How many hospitals are likely to be meeting the new standards?
“We don’t know,” stresses Goddard. “It may be there are some places that have reached this standard easily and others may be a long way behind it. But until we actually start to measure against this standard it’s impossible to say.
“This is very much about setting a bar, so then we can measure against that bar and then start to talk about what is achievable [and] what’s not achievable.”
“One of the biggest arguments for not looking at this is that it’s too complicated and too difficult. We’ve got to stop that and try to see where we are.”
How long will it take to know how trusts are measuring up?
“I’d be disappointed if we didn’t have a reasonable idea after a year,” says Goddard. “There are 180 odd trusts in England, so we need to start in a selection of those.
“We hope people use this as a yardstick and over the next year or two begin to work with the Care Quality Commission and NHS Improvement and hospitals and healthcare systems to look at how many staff there are; then we can begin to think about how we help places where they are understaffed.”
How should trusts use the guidance?
Dowdle says, “We’ve produced a template which trusts can use if they want to assess where they are with their staffing.
“We suggest if your trust has concerns about your staffing, or if there are adverse events being reported, these can be used to trigger an audit. From that, they can use our indicative numbers to work out roughly what their workforce (levels) should be.
“The key thing about this document is it’s not the definitive product; it isn’t the end of the process—it’s the start. Our recommendations must be validated in action by people doing audits.”ow could regulators use the benchmarks?
Goddard says he believes the CQC would see it as a “positive” step that hospitals were looking at them. But could they consider taking action if trusts aren’t measuring up? “We’re nowhere near that point, because we don’t know where everybody is,” he says.

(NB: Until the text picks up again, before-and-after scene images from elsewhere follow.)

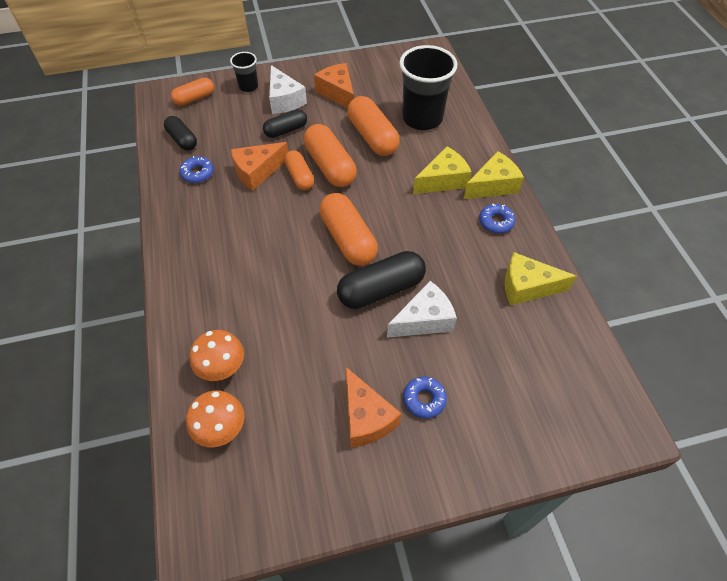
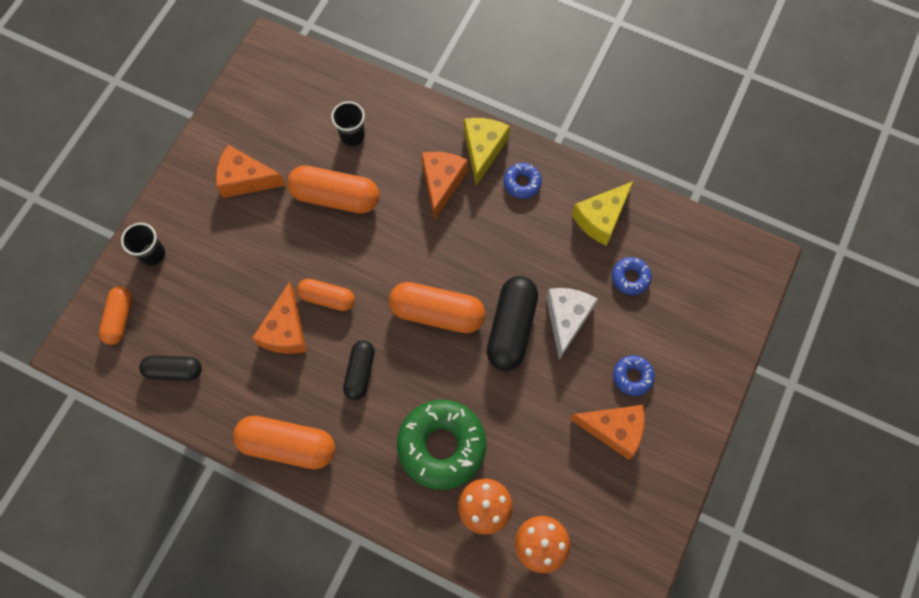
camera: 50 degrees left, 15 degrees up
(197, 173) = (237, 386): blue donut -> blue donut (630, 277)
(250, 308) = (441, 446): none -> green donut
(284, 100) = (207, 235): white cheese -> none
(286, 130) = (253, 265): black capsule -> black capsule (360, 372)
(330, 166) = (338, 262): orange capsule -> orange capsule (287, 445)
(422, 118) = (352, 135): black cup -> black cup, size x0.50
(443, 180) = (442, 183): yellow cheese -> orange cheese

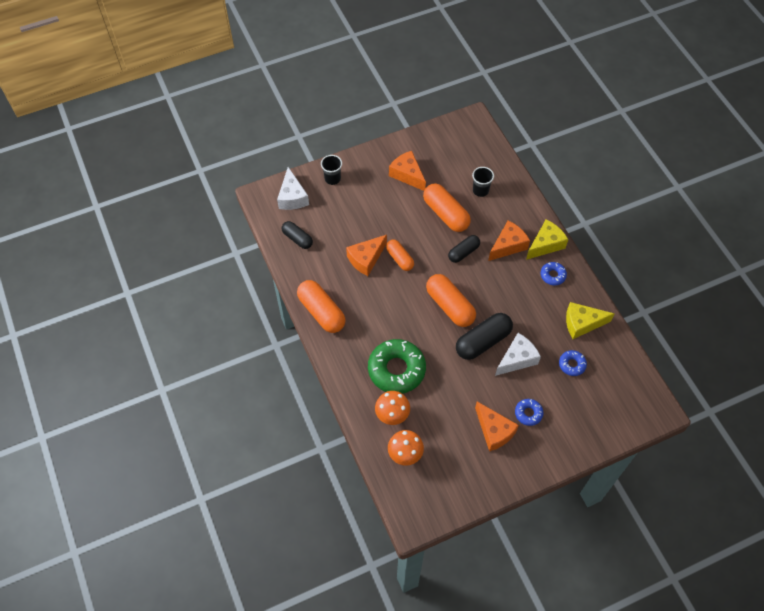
camera: 40 degrees right, 10 degrees down
(119, 318) = (292, 197): orange capsule -> white cheese
(360, 372) = (385, 305): black capsule -> black capsule (463, 252)

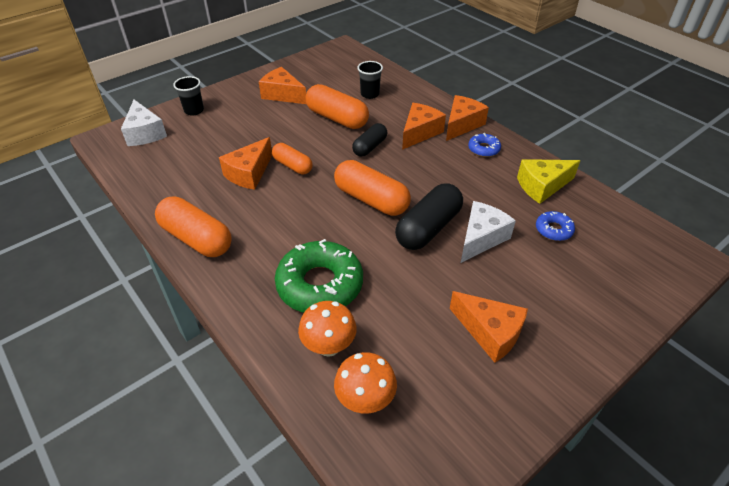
camera: 15 degrees left, 15 degrees down
(297, 239) = (154, 169): black capsule -> none
(528, 413) = (527, 298): blue donut -> none
(545, 244) = (462, 125): yellow cheese -> orange cheese

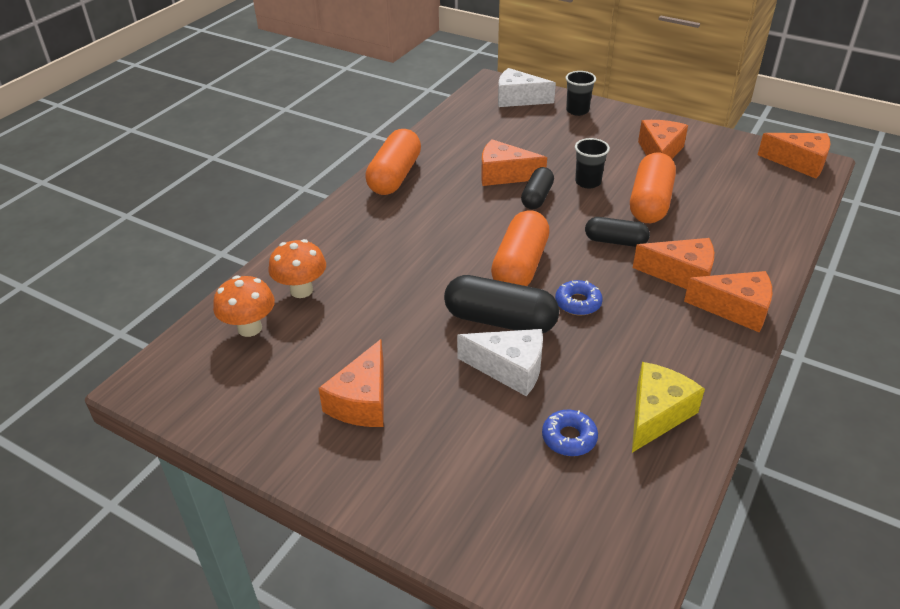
camera: 70 degrees right, 5 degrees down
(145, 133) = (518, 99): white cheese -> white cheese turned 60 degrees clockwise
(292, 166) = (537, 197): orange capsule -> black capsule
(320, 285) = (373, 264): green donut -> none
(337, 51) = (799, 163): none -> orange cheese
(370, 94) = (727, 214): black cup -> black cup (588, 182)
(483, 149) = (696, 341): blue donut -> blue donut (578, 303)
(542, 186) = (657, 414): yellow cheese -> yellow cheese turned 75 degrees clockwise

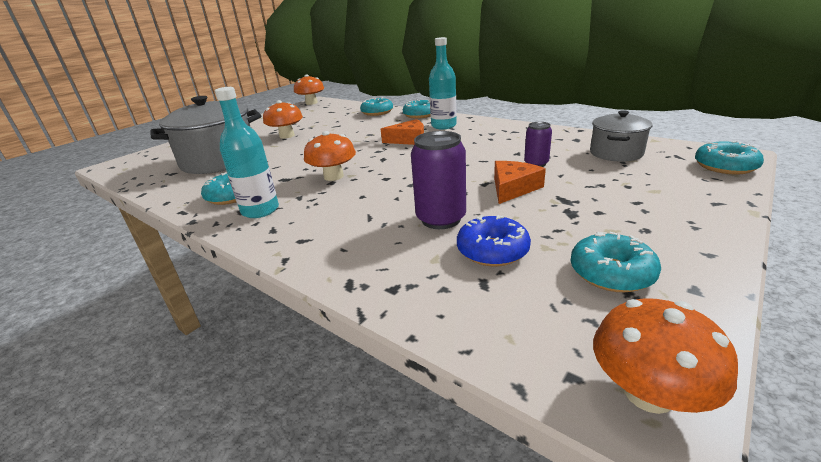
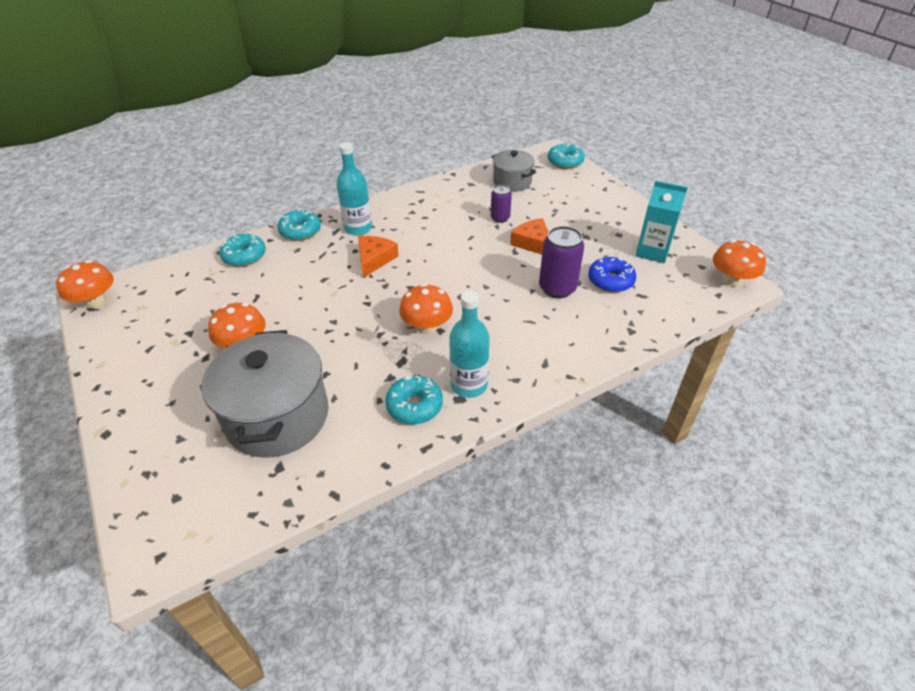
camera: 70 degrees left, 15 degrees up
(611, 273) = (652, 252): turquoise donut -> turquoise carton

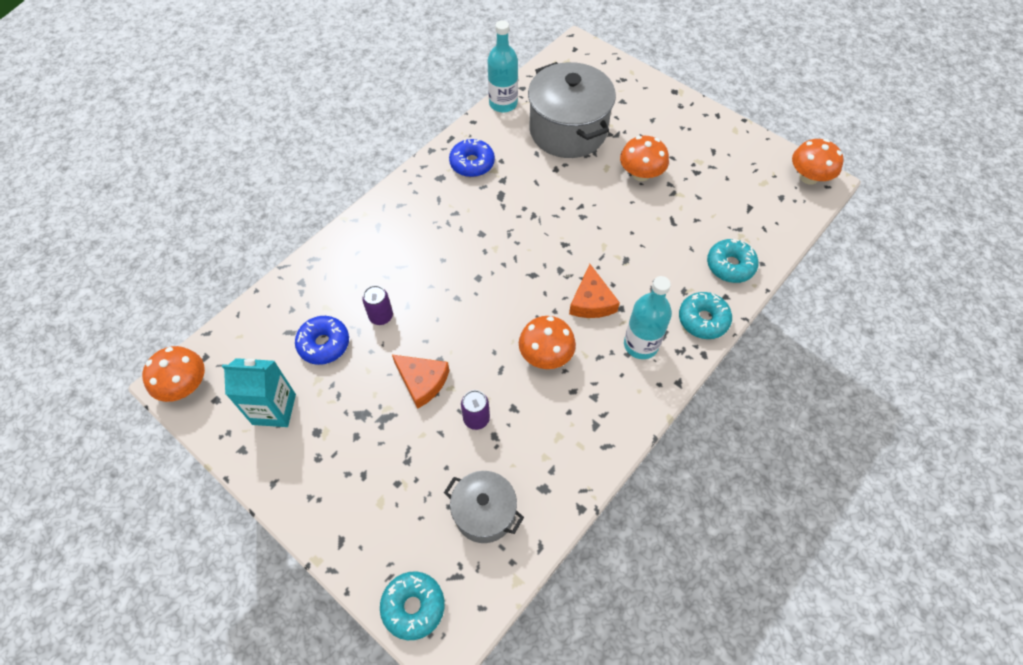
camera: 160 degrees right, 15 degrees up
(414, 406) = (472, 163): turquoise donut -> blue donut
(427, 326) = (495, 234): orange mushroom -> orange mushroom (546, 355)
(469, 385) = (436, 190): turquoise bottle -> turquoise bottle (503, 103)
(557, 288) = (381, 316): purple can -> purple can, size x0.59

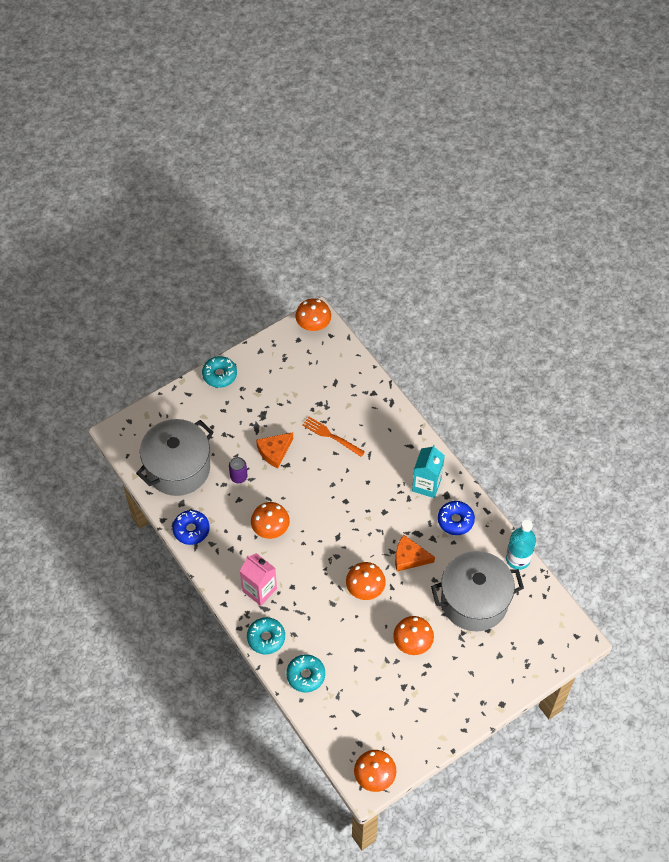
camera: 105 degrees right, 0 degrees up
(274, 409) = (281, 369): turquoise carton -> turquoise carton (426, 484)
(324, 344) = (320, 400): blue donut -> blue donut (191, 530)
(381, 316) = (331, 436): purple can -> orange fork
(413, 606) = (140, 423): turquoise donut -> turquoise donut (219, 375)
(484, 513) = (178, 468): grey pot -> grey pot, size x1.76
(591, 301) = (303, 569): orange cheese -> orange cheese (409, 557)
(592, 231) = (365, 588): none -> orange mushroom
(641, 344) = (259, 590): turquoise bottle -> pink carton

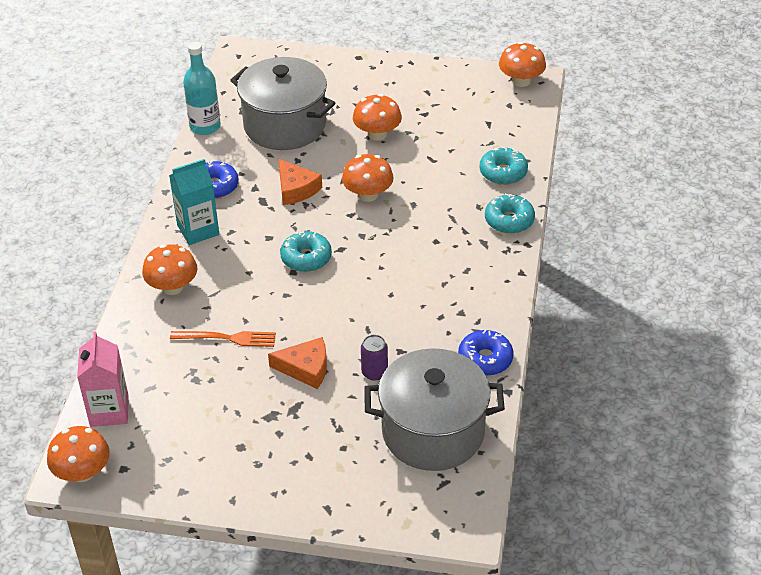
camera: 135 degrees left, 15 degrees down
(219, 375) = (264, 501): turquoise donut -> turquoise donut (306, 258)
(259, 590) = (471, 260): pink carton -> pink carton (109, 411)
(270, 528) = (398, 302): orange mushroom -> orange mushroom (172, 287)
(331, 436) = (227, 338): orange fork -> orange fork turned 75 degrees counterclockwise

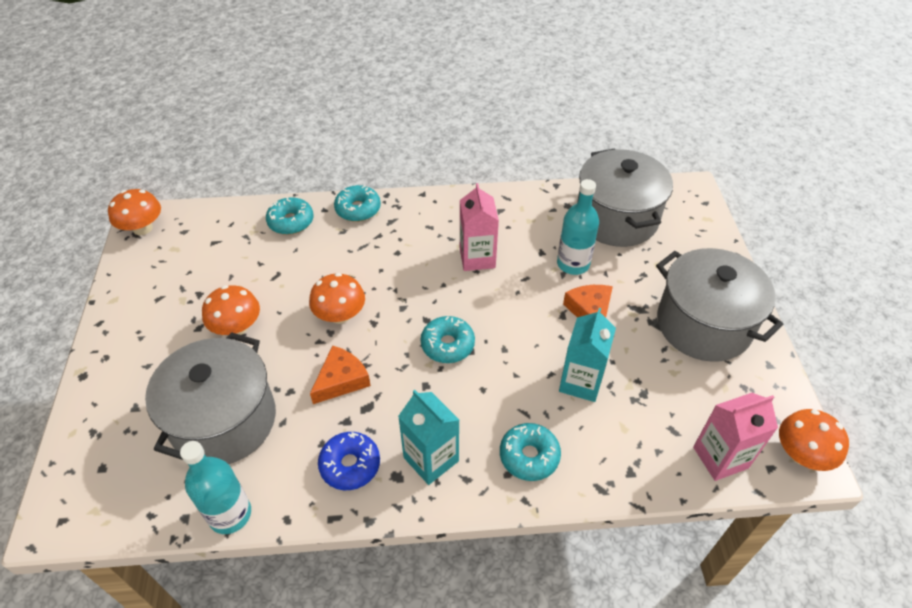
camera: 105 degrees left, 5 degrees up
(172, 287) = (529, 456): orange mushroom -> turquoise donut
(227, 338) = (580, 382): orange fork -> turquoise carton
(252, 455) = (703, 325): none -> grey pot
(374, 372) = (573, 264): purple can -> turquoise bottle
(409, 298) = (477, 258): none -> pink carton
(485, 359) = (528, 201): blue donut -> none

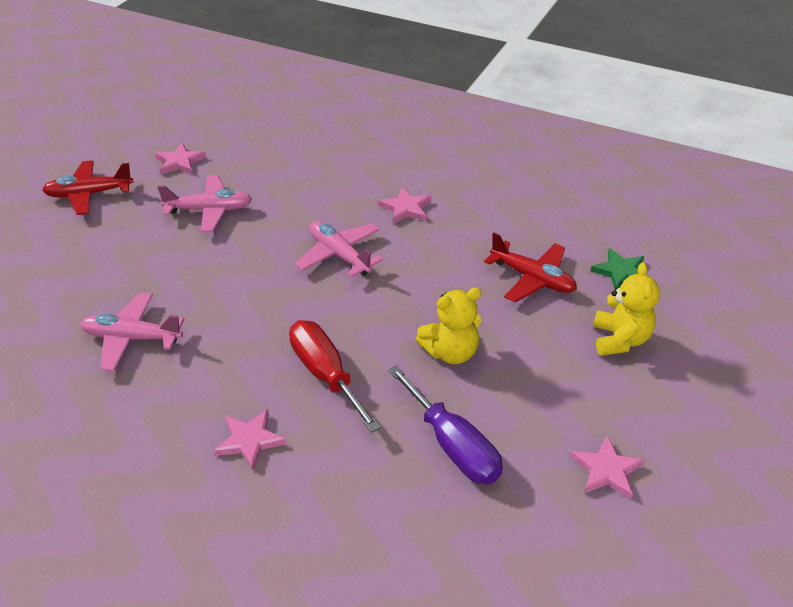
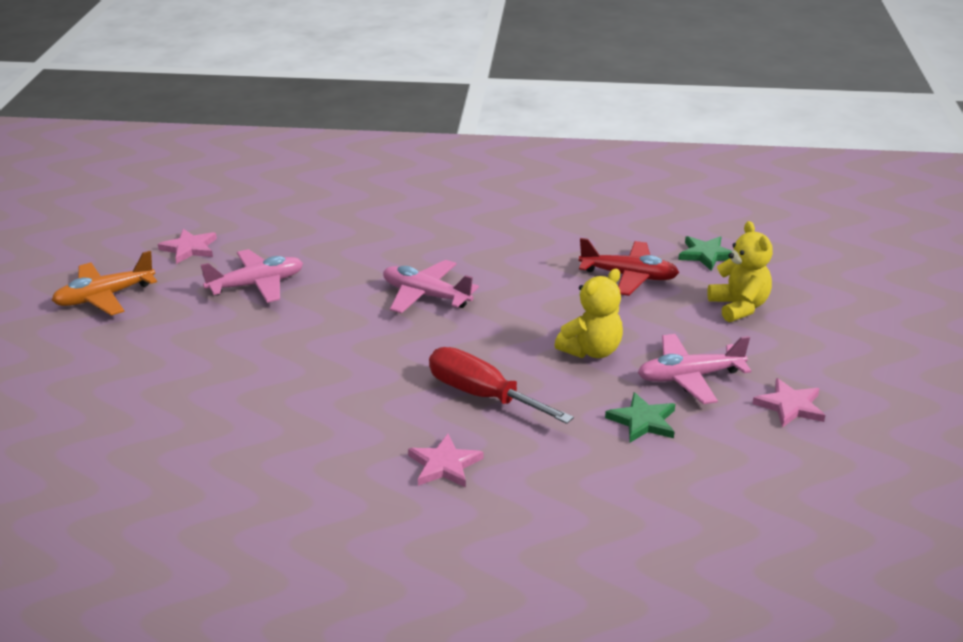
camera: 20 degrees left, 10 degrees down
(89, 194) = (105, 297): red plane -> orange plane
(132, 338) = (255, 411): pink plane -> pink plane (689, 377)
(406, 208) = (466, 244): pink star -> none
(453, 445) = (643, 421): purple screwdriver -> green star

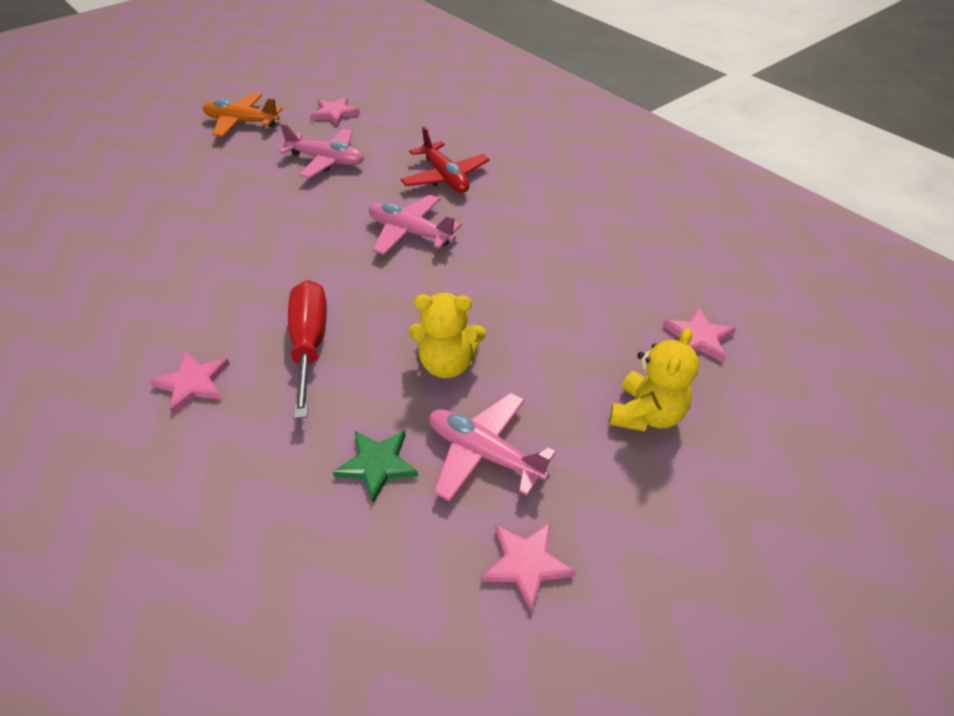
camera: 45 degrees right, 15 degrees up
(426, 296) = (410, 233): pink plane -> pink plane turned 45 degrees counterclockwise
(628, 276) = (590, 314): red plane -> red plane (445, 177)
(706, 255) = (698, 338): green star -> pink star

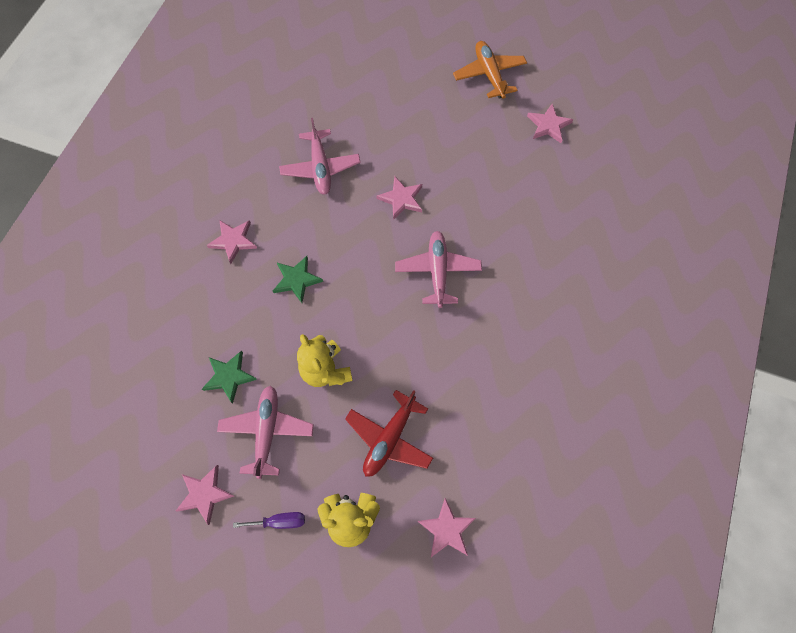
camera: 60 degrees right, 20 degrees up
(303, 225) = (401, 199): none -> pink star
(310, 344) = (296, 280): red screwdriver -> green star
(326, 161) = (483, 162): pink plane -> pink plane (320, 168)
(445, 177) = (521, 255): red plane -> red plane (389, 438)
(613, 488) = (279, 521): none -> purple screwdriver

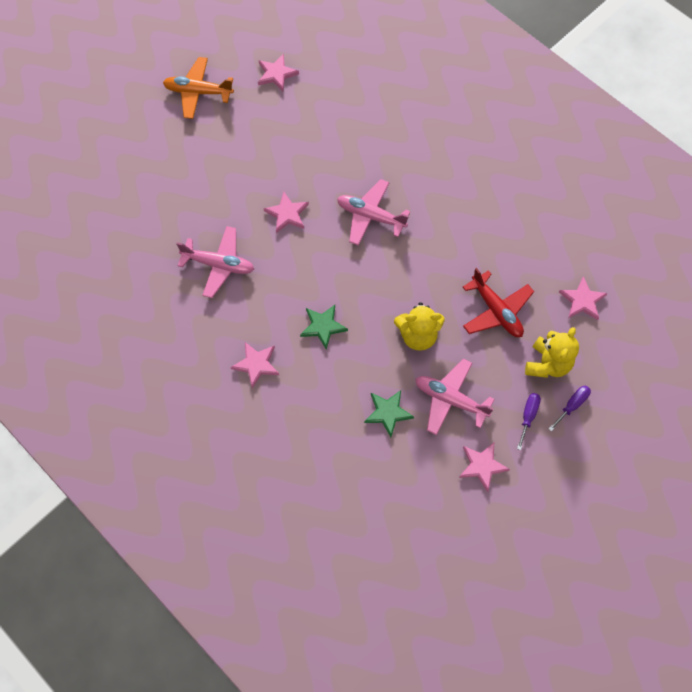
camera: 65 degrees left, 0 degrees up
(311, 567) = (572, 405): none -> purple screwdriver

What might the cost implications be?
Goddard says that if trusts were found to be terribly understaffed this would affect costs. But he says alleviating staff shortages mitigates other costs. “Let’s not forget we spent £3bn last year on locums.
“The NHS already spends a lot of money trying to fill rota gaps and shortages and a lot of money trying to sort out problems when something’s gone wrong with patient care that could be prevented by having adequate staffing levels.”
Competing interests: I have read and understood BMJ policy on declaration of interests and have no relevant interests to declare.
Provenance and peer review: Commissioned; not externally peer reviewed.